WHAT TO DO →
Among the entries below, copy only the span from the line containing "ación y aguarda" through the line containing "music. I also value kindn". Do so exactly, and skip the pictures.

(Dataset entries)
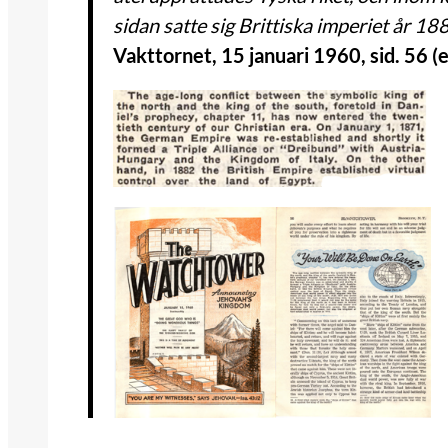
sidan satte sig Brittiska imperiet år 18
Vakttornet, 15 januari 1960, sid. 56 (e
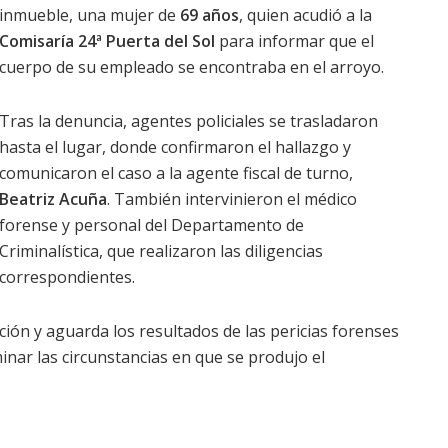
inmueble, una mujer de
69 años
, quien acudió a la
Comisaría 24ª Puerta del Sol
para informar que el
cuerpo de su empleado se encontraba en el arroyo.
Tras la denuncia, agentes policiales se trasladaron
hasta el lugar, donde confirmaron el hallazgo y
comunicaron el caso a la agente fiscal de turno,
Beatriz Acuña
. También intervinieron el médico
forense y personal del Departamento de
Criminalística, que realizaron las diligencias
correspondientes.
ación y aguarda los resultados de las pericias forenses
inar las circunstancias en que se produjo el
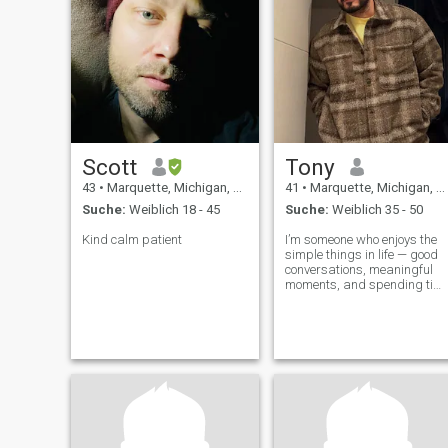
Scott
Tony
43
•
Marquette, Michigan, USA
41
•
Marquette, Michigan, USA
Suche:
Weiblich 18 - 45
Suche:
Weiblich 35 - 50
Kind calm patient
I’m someone who enjoys the
simple things in life — good
conversations, meaningful
moments, and spending tim
with people who matter. I like
staying active, exploring new
places, and occasionally just
relaxing with a movie or
music. I also value kindn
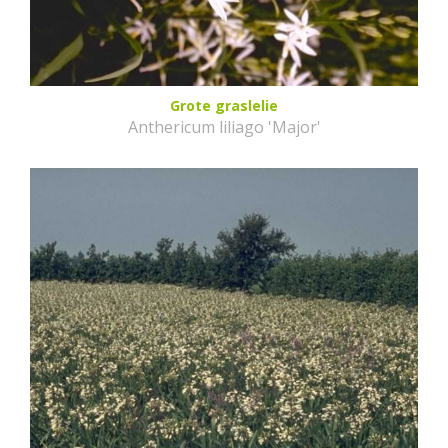
Grote graslelie
Anthericum liliago 'Major'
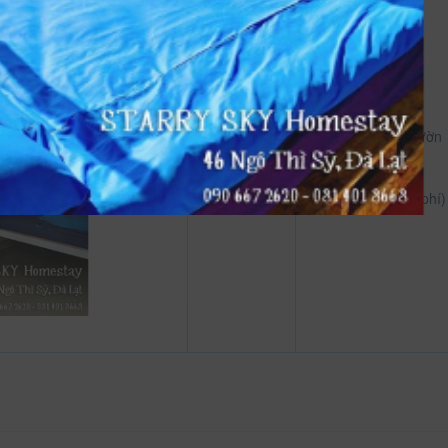
35 m²
Hướng phòng: Vườn
Dịch vụ phòng
Ăn sáng (có tính phí)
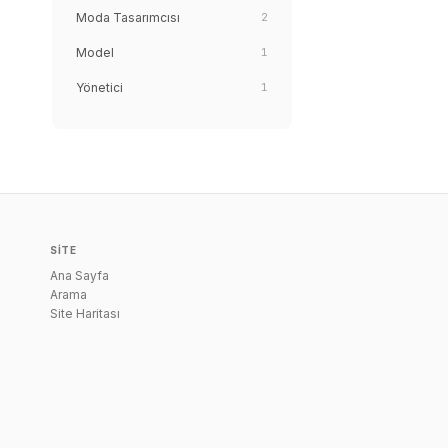
Moda Tasarımcısı
2
Model
1
Yönetici
1
SITE
Ana Sayfa
Arama
Site Haritası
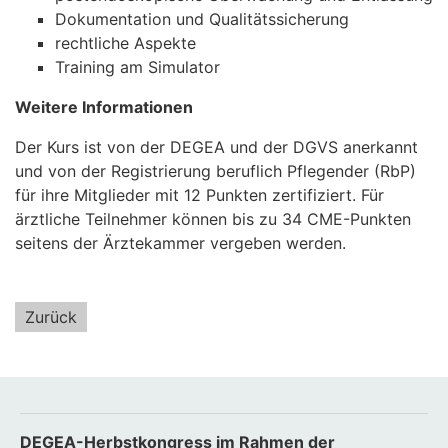
Dokumentation und Qualitätssicherung
rechtliche Aspekte
Training am Simulator
Weitere Informationen
Der Kurs ist von der DEGEA und der DGVS anerkannt
und von der Registrierung beruflich Pflegender (RbP)
für ihre Mitglieder mit 12 Punkten zertifiziert. Für
ärztliche Teilnehmer können bis zu 34 CME-Punkten
seitens der Ärztekammer vergeben werden.
Zurück
DEGEA-Herbstkongress im Rahmen der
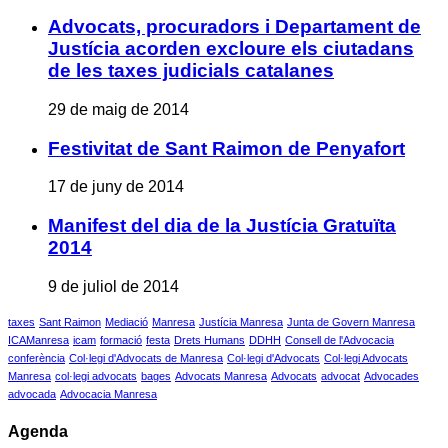
Advocats, procuradors i Departament de
Justícia acorden excloure els ciutadans
de les taxes judicials catalanes
29 de maig de 2014
Festivitat de Sant Raimon de Penyafort
17 de juny de 2014
Manifest del dia de la Justícia Gratuïta
2014
9 de juliol de 2014
taxes
Sant Raimon
Mediació
Manresa
Justícia Manresa
Junta de Govern Manresa
ICAManresa
icam
formació
festa
Drets Humans
DDHH
Consell de l'Advocacia
conferència
Col·legi d'Advocats de Manresa
Col·legi d'Advocats
Col·legi Advocats
Manresa
col·legi advocats
bages
Advocats Manresa
Advocats
advocat
Advocades
advocada
Advocacia Manresa
Agenda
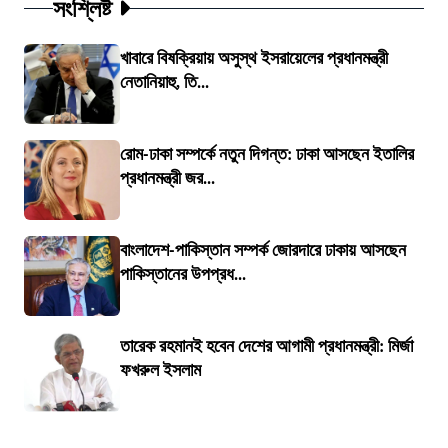
সংশ্লিষ্ট
খাবারে বিষক্রিয়ায় অসুস্থ ইসরায়েলের প্রধানমন্ত্রী
নেতানিয়াহু, তি...
রোম-ঢাকা সম্পর্কে নতুন দিগন্ত: ঢাকা আসছেন ইতালির
প্রধানমন্ত্রী জর...
বাংলাদেশ-পাকিস্তান সম্পর্ক জোরদারে ঢাকায় আসছেন
পাকিস্তানের উপপ্রধ...
তারেক রহমানই হবেন দেশের আগামী প্রধানমন্ত্রী: মির্জা
ফখরুল ইসলাম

RESPONSE →
ación y aguarda los resultados de las pericias forenses
inar las circunstancias en que se produjo el
Scott
Tony
43
•
Marquette, Michigan, USA
41
•
Marquette, Michigan, USA
Suche:
Weiblich 18 - 45
Suche:
Weiblich 35 - 50
Kind calm patient
I’m someone who enjoys the
simple things in life — good
conversations, meaningful
moments, and spending tim
with people who matter. I like
staying active, exploring new
places, and occasionally just
relaxing with a movie or
music. I also value kindn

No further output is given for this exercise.